Settlement freeze was the key word when President Barack Obama initially began his effort at an Israeli-Palestinian peace process; but now the re-launch of that effort is falling apart faster than you can say those words. While Secretary of State Hillary Clinton struggles to convince Arab foreign ministers, the Israelis and Palestinians are engaged in a verbal war accusing each other of stalling the peace process. At the heart of the controversy is Israeli Prime Minister Benjamin Netanyahu’s offer to restrain settlement activity, an offer which the Obama administration is now trying to push on the Arab states.
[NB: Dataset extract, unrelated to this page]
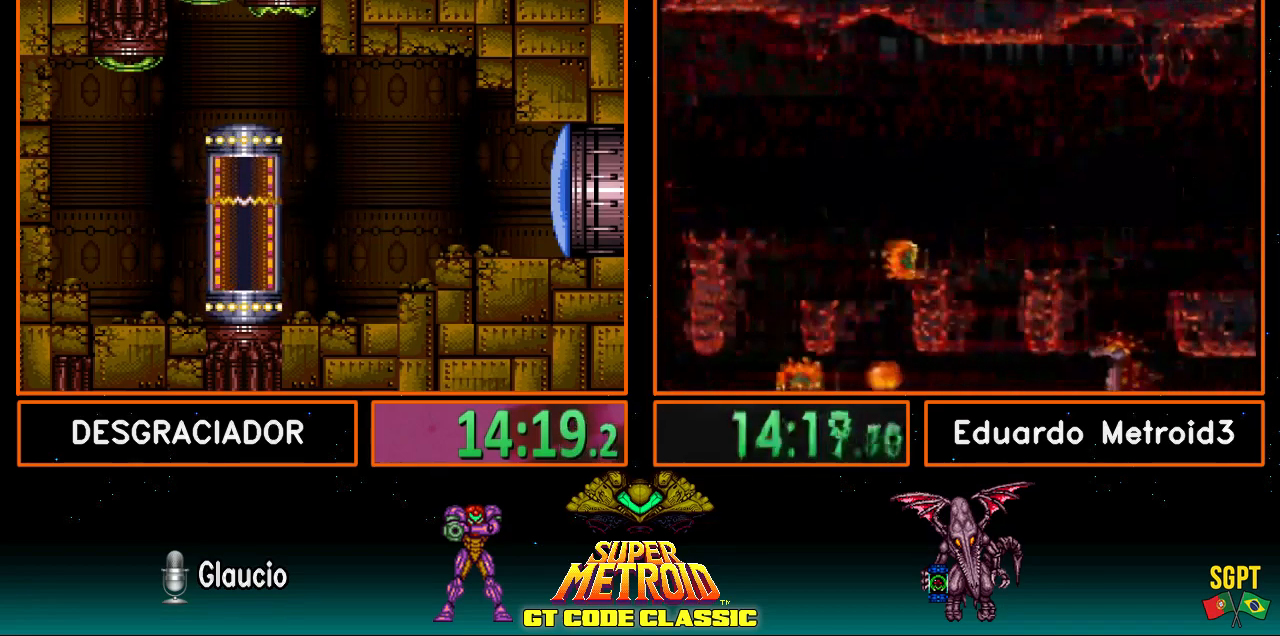
{"buttons": ["B", "DPAD_RIGHT"], "events": []}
This however has tarnished the credibility of the administration, as they had previously cited the 2002 Road Map for Peace and demanded that Israel stop all construction in East Jerusalem and the West Bank.
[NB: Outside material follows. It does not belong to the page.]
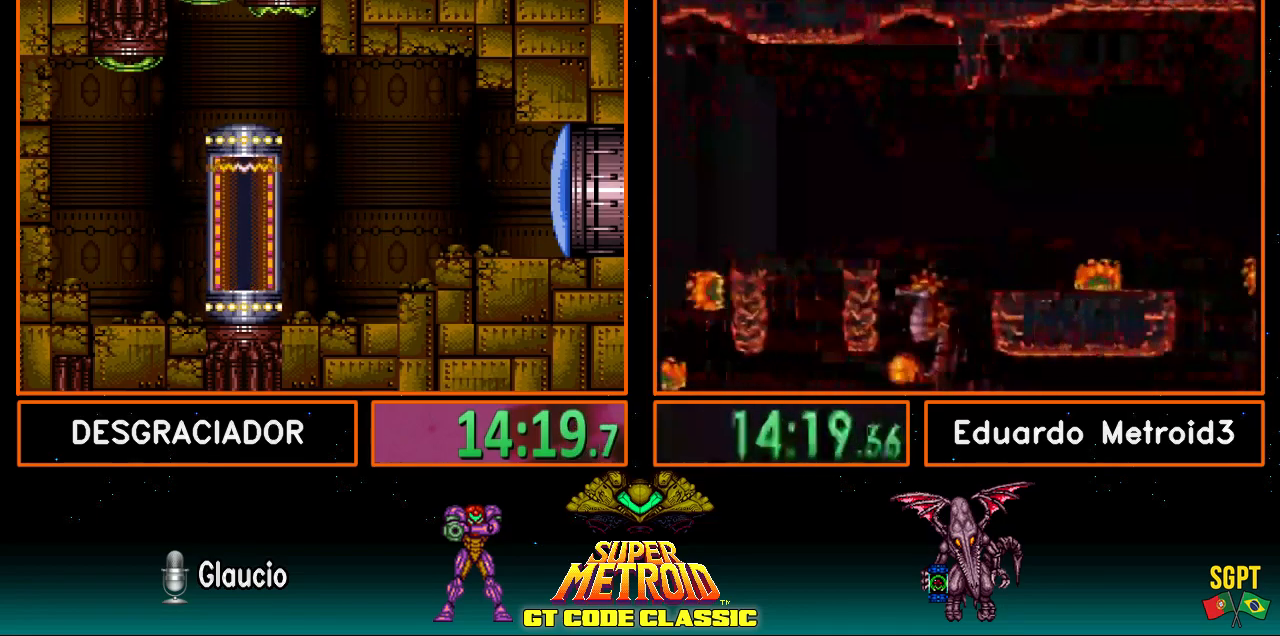
{"buttons": ["B", "DPAD_RIGHT"], "events": []}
In the absence of a settlement freeze, Palestinian Authority President Mahmoud Abbas has refused to negotiate with the Israeli Prime Minister and Netanyahu in turn has pointed out that Abbas never mentioned a settlement freeze in talks with former Prime Minister Ehud Olmert, which took place last year. The impasse puts the Obama administration in an awkward position and only serves to highlight the decline of influence the U.S. has over the Arab states and mainstream Palestinian moderates. Considering the gulf between the expectations and demands of the two opposing sides, any resumption of talks may only be purely symbolic. The situation was, perhaps, summed up succinctly by Arab League secretary Amr Moussa, “I still wait until we have our meetings and decide what we are going to do, but failure is in the atmosphere all over.”